There’s a reason it’s called “the day of the Lord.” The Lord’s calendar is not our calendar. The Lord will show up when the Lord will show up, even when it’s not convenient. The day of the Lord was not convenient for the people of Amos’ day. Like many of his fellow prophets, Amos aimed his message at an audience that had lost its way. Amos called for “justice.” When Amos said “Let justice roll down like waters, and righteousness like an ever-flowing stream he wasn’t speaking of justice in a court of law or “getting what’s mine.” He was speaking of economic justice for the poor and the oppressed. It was these who had been left out by a society preoccupied with the accumulation and preservation of wealth. Even the religious people–maybe especially the religious people–were at fault.

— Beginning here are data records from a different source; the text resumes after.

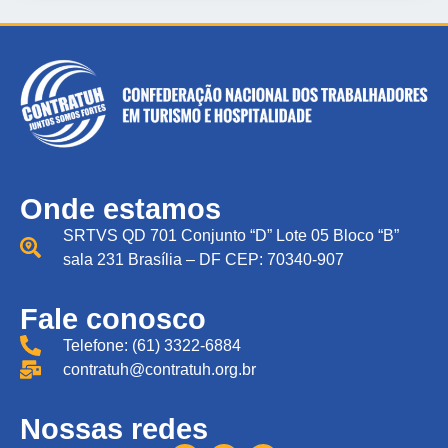
Onde estamos
SRTVS QD 701 Conjunto “D” Lote 05 Bloco “B”
sala 231 Brasília – DF CEP: 70340-907
Fale conosco
Telefone: (61) 3322-6884
contratuh@contratuh.org.br
Nossas redes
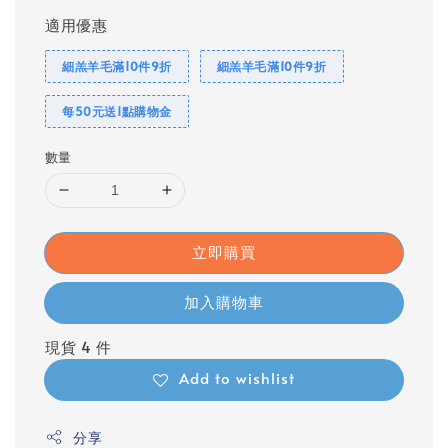
適用優惠
細羔羊毛滿10件9折
細羔羊毛滿10件9折
每50元送1點購物金
數量
立即購買
加入購物車
現貨 4 件
Add to wishlist
分享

“I hate, I despise your festivals, and I take no delight in your solemn assemblies. Even though you offer me your burnt offerings and grain offerings, I will not accept them…Take away from me the noise of your songs; I will not listen to the melody of your harps.”
Amos’ message: “So what if you go to church? Yippee for you!” Observing the Lord’s Day on Sunday means little if we fail to see that the “day of the Lord” has arrived and requires a response. Ritual and offerings and good intentions mean little without a heart that is transformed by God’s love for all people, and especially those who are with little means to speak for or provide for themselves.
On this Lord’s Day following an election, where do you think we are as a nation? Are we a nation prepared for the day of the Lord? Or, are we having an oil crisis? Is our priority justice and compassion for the poor, the disabled, the diseased, sexual minorities and immigrants? Or, do we settle for charity, assuaging our consciences by giving money as a substitute for justice? In our land the oil fields of North Dakota are gushing untold wealth. But spiritually, morally, are we as a nation facing an oil crisis–running out of gas? According to the prophet Amos, religious people can be part of the problem.
The trends are clear: the rich are getting richer, the poor are getting poorer. Will last week’s elections continue and accelerate that trend, or will it be reversed? Time will tell.
In the meantime, we as people of faith are called to be watchful, alert, vigilant, and ready for the day of the Lord. We are called to recognize opportunities to practice the Godly work of justice and to join in where God is already at work, not just through religious organizations but anywhere and with anyone who is clear about their priority for justice.
At the end of Jesus’ story, when those who had run out of gas appeared at the door of the wedding banquet hall the bridegroom says, “Truly I tell you, I do not know you.”
Where there’s an oil crisis, showing up at the right place isn’t enough. When our lives are short on the Godly fuel of justice, going to church doesn’t really matter so much.
On the other hand, gathering at worship on “the Lord’s day” can make us prepared…for “the day of the Lord.” Here we gather weekly to recalibrate our compasses, to take a break from the yammering of TV and talk shows and Internet. Here we gather to re-fuel with an alternative vision of reality: a world that ensures the health, and dignity, and well-being of not just a few but of all people. This is a vision of the kingdom of heaven, which begins now. It is to this feast that the bridegroom invites us, with lamps lit, to devote our time, our talents, and our treasure.